In sostanza, la dimensione Nord-Sud costituisce ancora l’unico asse intorno a cui si rilevano le maggiori differenze. Se si tiene conto dei punteggi, quanto sopra può essere tradotto come segue: le regioni più virtuose sono quasi tre volte più ricche di capitale sociale rispetto alle realtà meridionali, posizionate in fondo alla graduatoria.
Si deve poi evidenziare come la distribuzione dell’indice qui illustrata sia significativamente sovrapponibile con quella rilevata per il periodo 2000-2001 (Cartocci 2007), come conferma un coefficiente di correlazione r pari a +0,91. Questa evidente sovrapposizione deve essere letta con preoccupazione, in quanto segnala una inquietante cristallizzazione, la conferma dell’estrema vischiosità dello squilibrio in termini di distribuzione dello stock di capitale sociale. I dati del 2010 non solo ricalcano quelli di dieci anni prima, ma anche quelli dei 30-40 precedenti, raccolti e presentati da Putnam e dai suoi collaboratori.
Il quadro empirico presentato e commentato nei paragrafi precedenti attesta un’elevata coerenza. Tutti i dati segnalano una frattura territoriale che divide a metà l’Italia, all’altezza della linea che unisce la foce del fiume Fiora, al confine tra la Toscana e il Lazio, e la foce del fiume Tronto, al confine tra le Marche e l’Abruzzo. Su tutti gli indicatori di cultura civica i valori più elevati si rilevano al di sopra di questa linea, con qualche apparizione anche della Sardegna, la quale risulta comunque irriducibile alle regioni del Mezzogiorno e simile alla fascia intermedia che comprende il Lazio, l’Abruzzo e il Molise.

● **Dati archiviati**

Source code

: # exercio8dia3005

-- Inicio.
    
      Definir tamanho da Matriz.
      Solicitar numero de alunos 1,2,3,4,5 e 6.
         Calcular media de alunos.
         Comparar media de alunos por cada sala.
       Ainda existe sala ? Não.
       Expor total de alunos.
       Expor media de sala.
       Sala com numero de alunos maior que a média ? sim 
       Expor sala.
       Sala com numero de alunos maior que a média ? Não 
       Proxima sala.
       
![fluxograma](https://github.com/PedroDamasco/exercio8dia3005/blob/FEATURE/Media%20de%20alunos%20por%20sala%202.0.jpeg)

● **Attività da svolgere**
**A.** Elenchi tutte le regioni italiane nominate nel brano sul capitale sociale.
**B.** Risponda in base al brano sul capitale sociale:
(i) Quale valore del coefficiente di correlazione r conferma la sovrapposizione con la distribuzione del periodo 2000-2001?
(ii) Quante volte più ricche di capitale sociale sono le regioni più virtuose rispetto alle realtà meridionali?
(iii) Alle foci di quali fiumi passa la linea della frattura territoriale?
**C.** Trascriva fedelmente il brano sul capitale sociale da "Si deve poi" a "dai suoi collaboratori.".
I record non hanno alcun ruolo nello svolgimento delle attività.

● **Soluzioni delle attività**
**A.** Toscana, Lazio, Marche, Abruzzo, Sardegna, Molise

**B.**
(i) +0,91
(ii) Quasi tre volte
(iii) Il Fiora e il Tronto

**C.**
Si deve poi evidenziare come la distribuzione dell’indice qui illustrata sia significativamente sovrapponibile con quella rilevata per il periodo 2000-2001 (Cartocci 2007), come conferma un coefficiente di correlazione r pari a +0,91. Questa evidente sovrapposizione deve essere letta con preoccupazione, in quanto segnala una inquietante cristallizzazione, la conferma dell’estrema vischiosità dello squilibrio in termini di distribuzione dello stock di capitale sociale. I dati del 2010 non solo ricalcano quelli di dieci anni prima, ma anche quelli dei 30-40 precedenti, raccolti e presentati da Putnam e dai suoi collaboratori.